Le retour des deux ressortissantes haïtiennes clôt un parcours particulièrement éprouvant. Depuis leur sortie de Russie, leur itinéraire les a conduites de Moscou vers la Turquie, puis de la Turquie vers la Colombie, de la Colombie vers Cuba, de Cuba vers les Bahamas, avant le dernier segment reliant les Bahamas au Cap-Haïtien.

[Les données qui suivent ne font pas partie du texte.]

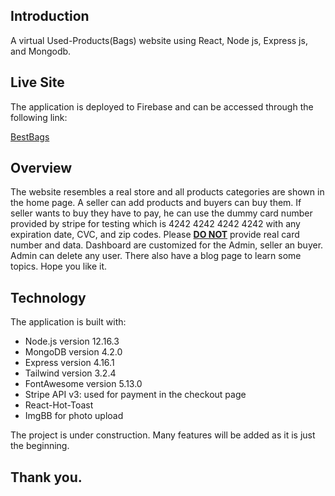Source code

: ## Introduction

A virtual Used-Products(Bags) website using React, Node js, Express js, and Mongodb.

## Live Site

The application is deployed to Firebase and can be accessed through the following link:

[BestBags](https://used-products-bf915.web.app)

## Overview
The website resembles a real store and all products categories are shown in the home page. A seller can add products and buyers can buy them. If seller wants to buy they have to pay, he can use the dummy card number provided by stripe for testing which is 4242 4242 4242 4242 with any expiration date, CVC, and zip codes. Please <u><b>DO NOT</b></u> provide real card number and data. Dashboard are customized for the Admin, seller an buyer. Admin can delete any user. There also have a blog page to learn some topics. Hope you like it. 

## Technology

The application is built with:

- Node.js version 12.16.3
- MongoDB version 4.2.0
- Express version 4.16.1
- Tailwind version 3.2.4
- FontAwesome version 5.13.0
- Stripe API v3: used for payment in the checkout page
- React-Hot-Toast
- ImgBB for photo upload

The project is under construction. Many features will be added as it is just the beginning.

##  Thank you.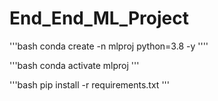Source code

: # End_End_ML_Project

'''bash
conda create -n mlproj python=3.8 -y
''''

'''bash
conda activate mlproj
'''

'''bash
pip install -r requirements.txt
'''
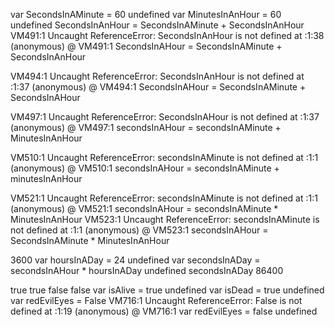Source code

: var SecondsInAMinute = 60
undefined
var MinutesInAnHour = 60
undefined
SecondsInAnHour = SecondsInAMinute + SecondsInAnHour
VM491:1 Uncaught ReferenceError: SecondsInAnHour is not defined
    at <anonymous>:1:38
(anonymous) @ VM491:1
SecondsInAHour = SecondsInAMinute + SecondsInAnHour

VM494:1 Uncaught ReferenceError: SecondsInAnHour is not defined
    at <anonymous>:1:37
(anonymous) @ VM494:1
SecondsInAHour = SecondsInAMinute + SecondsInAHour


VM497:1 Uncaught ReferenceError: SecondsInAHour is not defined
    at <anonymous>:1:37
(anonymous) @ VM497:1
secondsInAHour = secondsInAMinute + MinutesInAnHour

VM510:1 Uncaught ReferenceError: secondsInAMinute is not defined
    at <anonymous>:1:1
(anonymous) @ VM510:1
secondsInAHour = secondsInAMinute + minutesInAnHour

VM521:1 Uncaught ReferenceError: secondsInAMinute is not defined
    at <anonymous>:1:1
(anonymous) @ VM521:1
secondsInAHour = secondsInAMinute * MinutesInAnHour
VM523:1 Uncaught ReferenceError: secondsInAMinute is not defined
    at <anonymous>:1:1
(anonymous) @ VM523:1
secondsInAHour = SecondsInAMinute * MinutesInAnHour

3600
var hoursInADay = 24
undefined
var secondsInADay = secondsInAHour * hoursInADay
undefined
secondsInADay
86400

true
true
false
false
var isAlive = true 
undefined
var isDead = true
undefined
var redEvilEyes = False
VM716:1 Uncaught ReferenceError: False is not defined
    at <anonymous>:1:19
(anonymous) @ VM716:1
var redEvilEyes = false
undefined
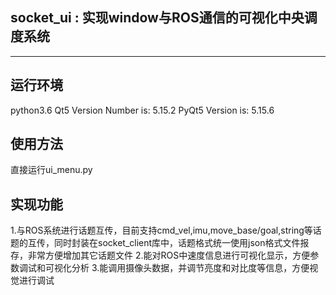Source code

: ## socket_ui : 实现window与ROS通信的可视化中央调度系统
---

## 运行环境
python3.6
Qt5 Version Number is: 5.15.2
PyQt5 Version is: 5.15.6

## 使用方法
直接运行ui_menu.py

## 实现功能
1.与ROS系统进行话题互传，目前支持cmd_vel,imu,move_base/goal,string等话题的互传，同时封装在socket_client库中，话题格式统一使用json格式文件报存，非常方便增加其它话题文件
2.能对ROS中速度信息进行可视化显示，方便参数调试和可视化分析
3.能调用摄像头数据，并调节亮度和对比度等信息，方便视觉进行调试

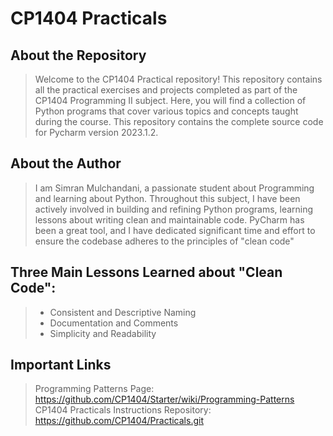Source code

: # CP1404 Practicals

## About the Repository
> Welcome to the CP1404 Practical repository! This repository contains all the practical exercises 
> and projects completed as part of the CP1404 Programming II subject. Here, you will find a 
> collection of Python programs that cover various topics and concepts taught during the course.
> This repository contains the complete source code for Pycharm version 2023.1.2. 

## About the Author
> I am Simran Mulchandani, a passionate student about Programming and learning 
> about Python. Throughout this subject, I have been actively involved in building and refining 
> Python programs, learning lessons about writing clean and maintainable code. PyCharm 
> has been a great tool, and I have dedicated significant time and effort to ensure the codebase 
> adheres to the principles of "clean code"

## Three Main Lessons Learned about "Clean Code":
> - Consistent and Descriptive Naming
> - Documentation and Comments
> - Simplicity and Readability

## Important Links
> Programming Patterns Page: https://github.com/CP1404/Starter/wiki/Programming-Patterns
> CP1404 Practicals Instructions Repository: https://github.com/CP1404/Practicals.git


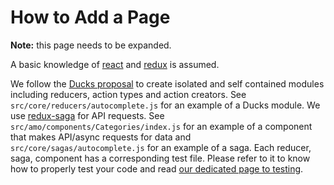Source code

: # How to Add a Page

**Note:** this page needs to be expanded.

A basic knowledge of [react](https://facebook.github.io/react/docs/getting-started.html) and [redux](http://redux.js.org/) is assumed.

We follow the [Ducks proposal](https://github.com/erikras/ducks-modular-redux) to create isolated and self contained modules including reducers, action types and action creators. See `src/core/reducers/autocomplete.js` for an example of a Ducks module. We use [redux-saga](https://github.com/redux-saga/redux-saga) for API requests. See `src/amo/components/Categories/index.js` for an example of a component that makes API/async requests for data and `src/core/sagas/autocomplete.js` for an example of a saga. Each reducer, saga, component has a corresponding test file. Please refer to it to know how to properly test your code and read [our dedicated page to testing](./testing.md).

Ce voyage, rendu complexe par les formalités de transit et les contraintes administratives, marque la fin d’une opération diplomatique engagée depuis plusieurs semaines afin d’obtenir leur remise en liberté et leur rapatriement.
Rezo Nòdwès avait suivi cette affaire depuis juillet, au moment où les autorités haïtiennes confirmaient leurs démarches pour faire libérer ces deux étudiantes, incarcérées à Moscou après l’expiration de leurs visas. Leur détention avait suscité une vive émotion au sein de leurs familles et de la communauté haïtienne. Les négociations diplomatiques ont finalement permis leur libération avant l’organisation de leur retour progressif vers Haïti.
Cette histoire rappelle les réalités auxquelles sont confrontés de nombreux ressortissants haïtiens vivant à l’étranger. Si ces deux étudiantes ont choisi de rentrer dans leur pays après leur libération, d’autres compatriotes continuent de rechercher un avenir hors d’Haïti, poussés par une crise multidimensionnelle qui alimente les départs. Le retour des deux jeunes femmes au Cap-Haïtien referme ainsi un chapitre douloureux, commencé derrière les murs d’un centre de détention à Moscou et achevé, plusieurs milliers de kilomètres plus loin, auprès de leurs proches.